Beggs’ victory came just days after the Trump administration removed some federal protections for transgender students. These protections, initially put in place by President Barack Obama, instructed public schools to allow transgender students to use restrooms and locker rooms that correspond with their gender identity.

Beggs is a microcosm of the messy reality of gender. Transgender boys and girls aren’t going anywhere, and conflicts dealing with them leave lawmakers with one of two options: Accommodate everyone who identifies as transgender, or refuse to accommodate and pretend the issue doesn’t exist.

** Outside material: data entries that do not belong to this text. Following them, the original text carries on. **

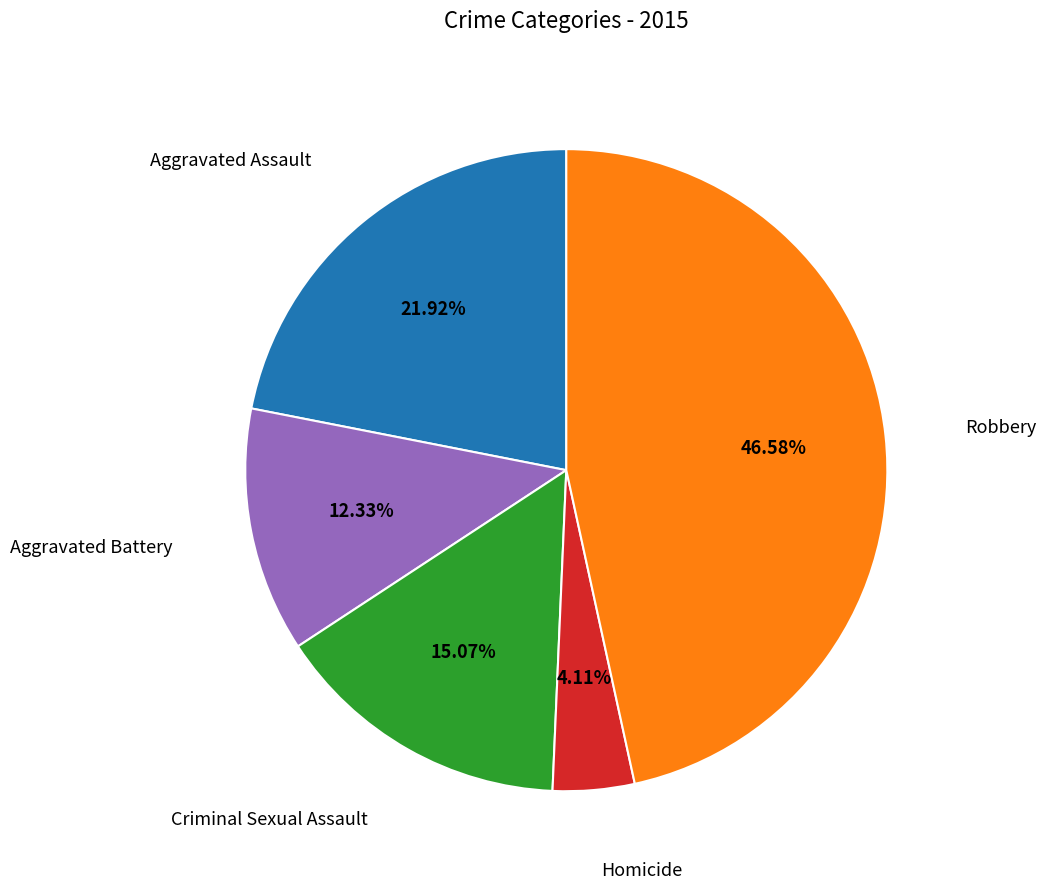

Which slice is the largest?

Robbery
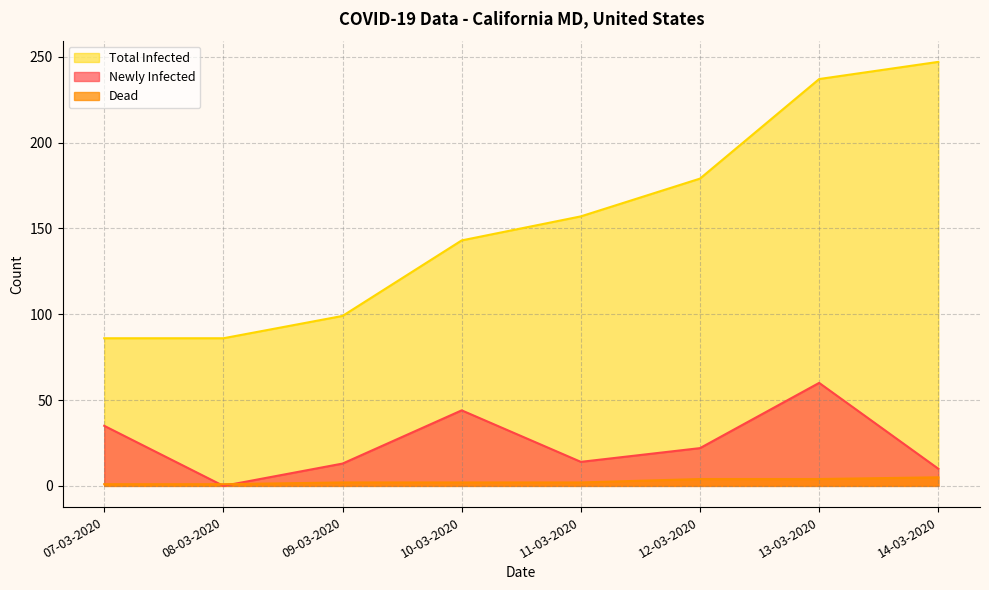

At which category is the sum across all series the highest?

13-03-2020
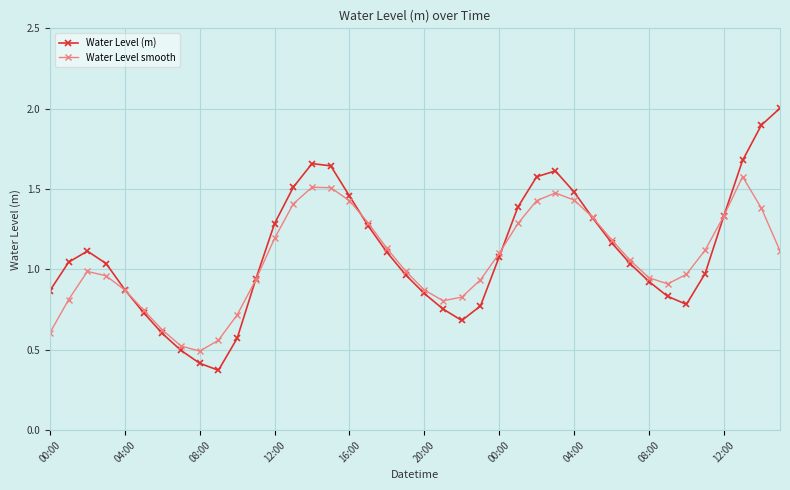

Which series has the widest spread of values?

Water Level (m)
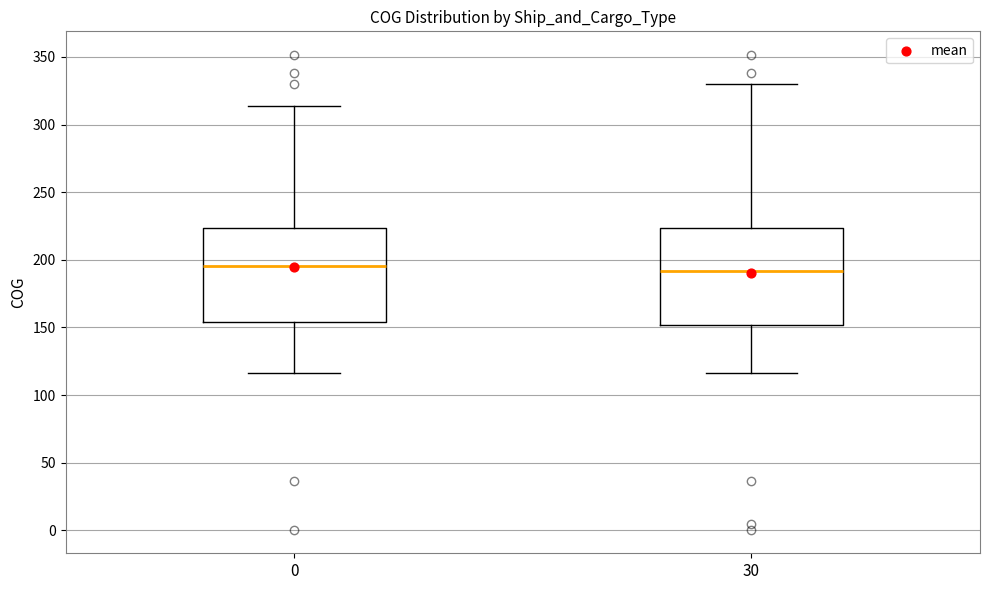

Where does the lower whisker of the box at x = 30 end on the y-axis? The values are not printed on the chart, so give them approximately, as read against the axis.

115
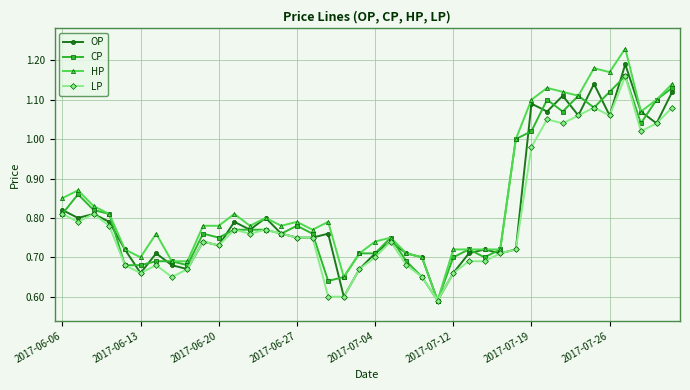

True or false: LP has more than 2 points higher than both neighbors.

True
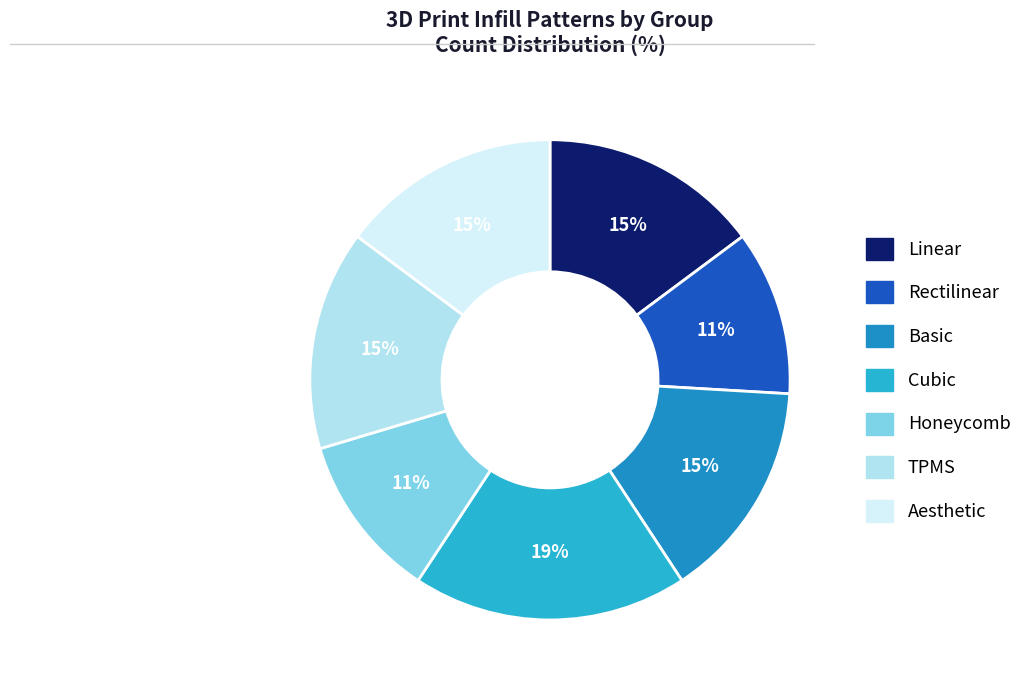

How many segments does this pie chart have?

7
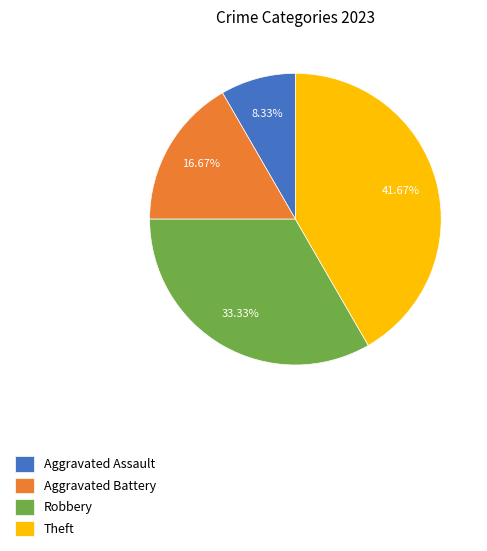

Which has a higher value, Robbery or Aggravated Battery?

Robbery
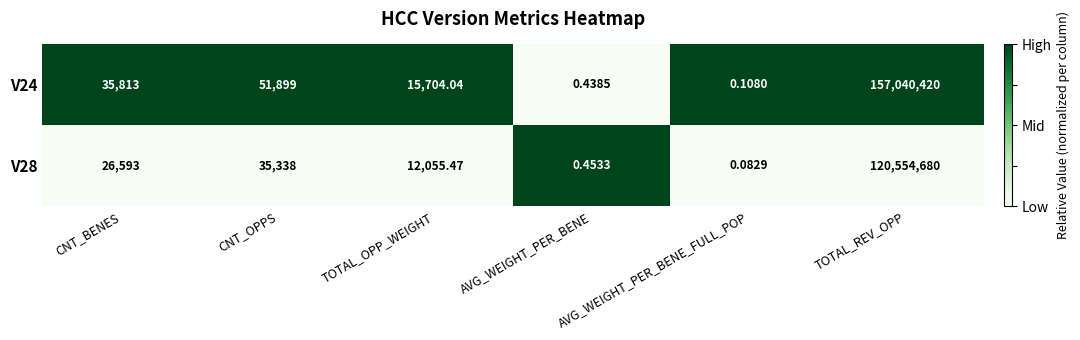

Which category has the lowest value in the V28 series?

AVG_WEIGHT_PER_BENE_FULL_POP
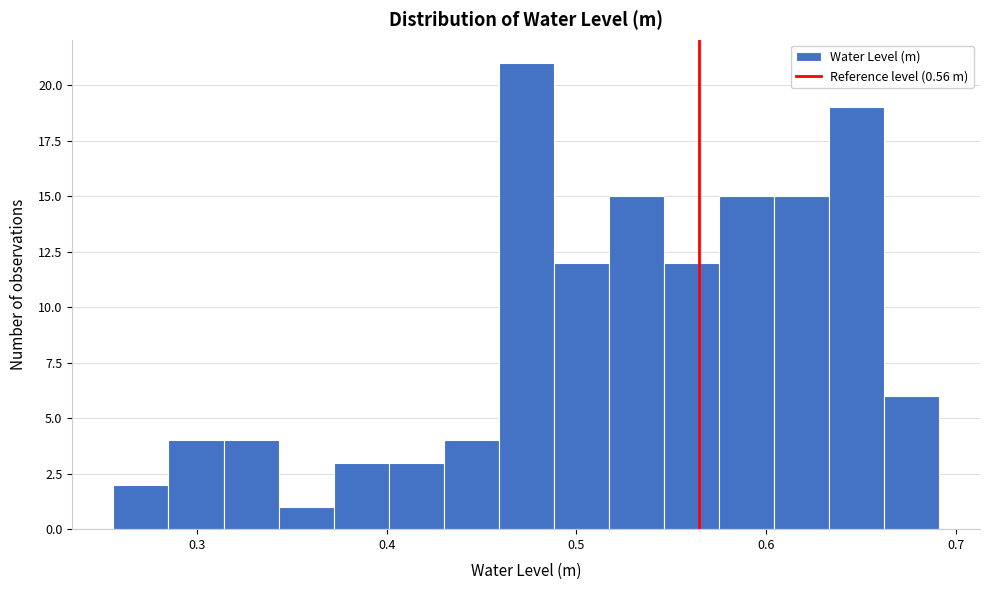

Read against the x-axis, roughly where is the centre of the tallest bar?

0.47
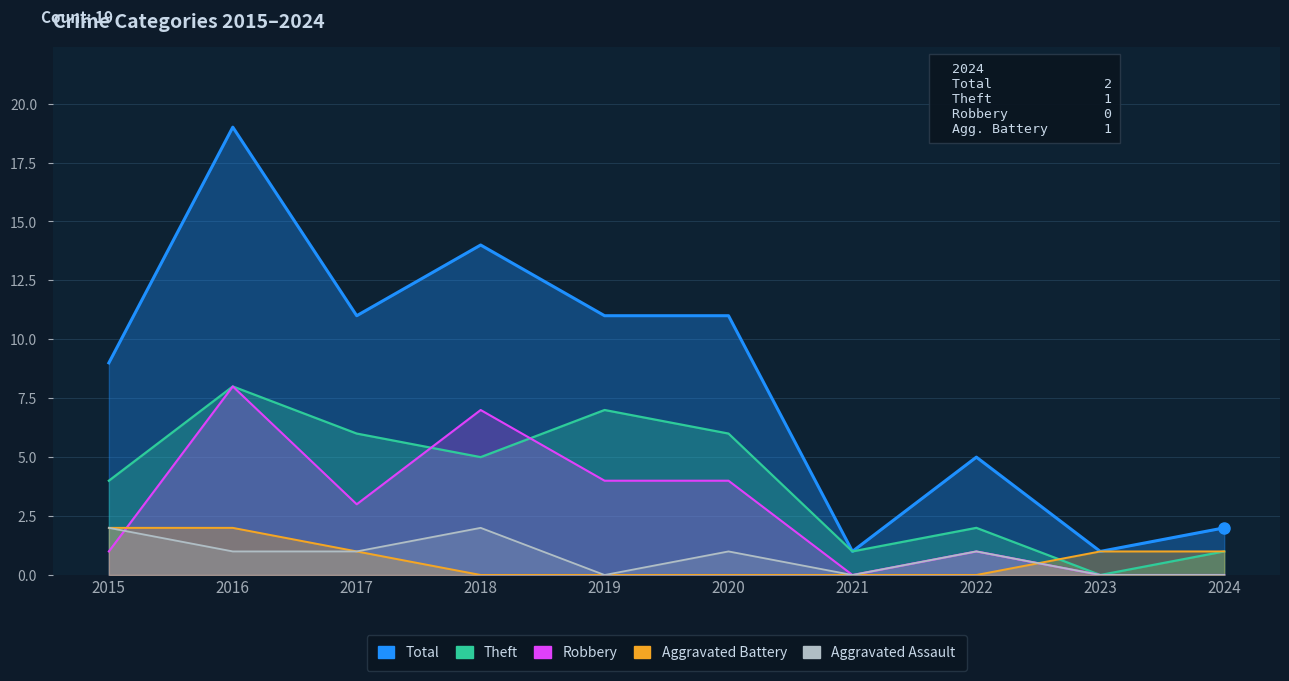

True or false: Aggravated Assault has more than 1 points higher than both neighbors.

True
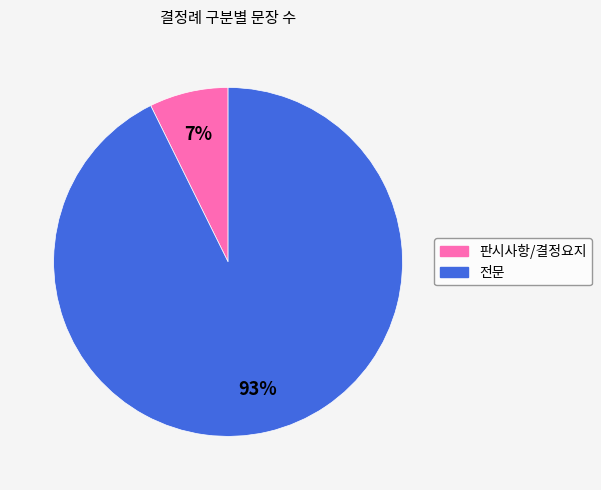

Which has a higher value, 전문 or 판시사항/결정요지?

전문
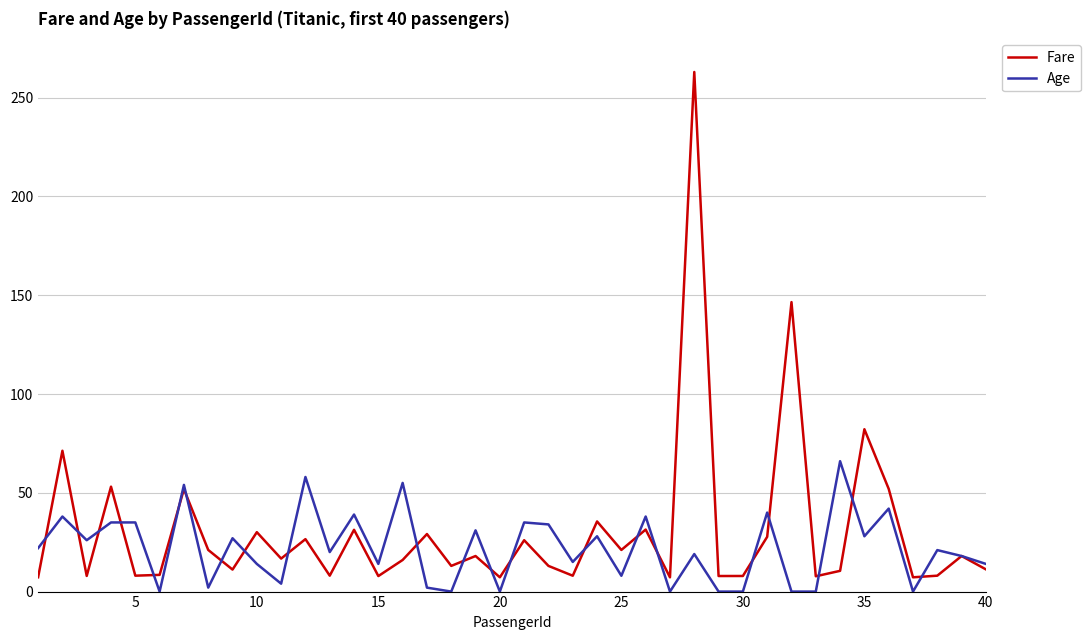

Is this an area chart (filled region under the line)?

No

There are drawbacks to each solution. Accommodating each and every transgender athlete may lead to fear of cheating the system, men competing against women for example. It mirrors the argument of transgender women in bathrooms, the idea that men who are not actually transgender will take advantage of the law to victimize women and avoid any consequences.

The second solution puts a state school system or government in the unfair position of judging the validity of transgender people. It is not for the state, or any entity like it, to determine whether someone’s experience transitioning genders is real or not.

This should not be a crisis. Everyone, including Beggs, seems to agree he should be wrestling boys, seeing as he identifies as a male himself. Beggs wrestling against girls represents the conundrum of government trying to impose black and white boundaries on the complex spectrum of gender.

State and federal government should accommodate transgender people as much as possible for the simple idea of acceptance and people’s right to control their own bodies and identities. There will surely be uncomfortable situations and conversations regarding this issue, but those uneasy feelings should not prevent people from being who they are or even limit their chances to participate in the sport they love.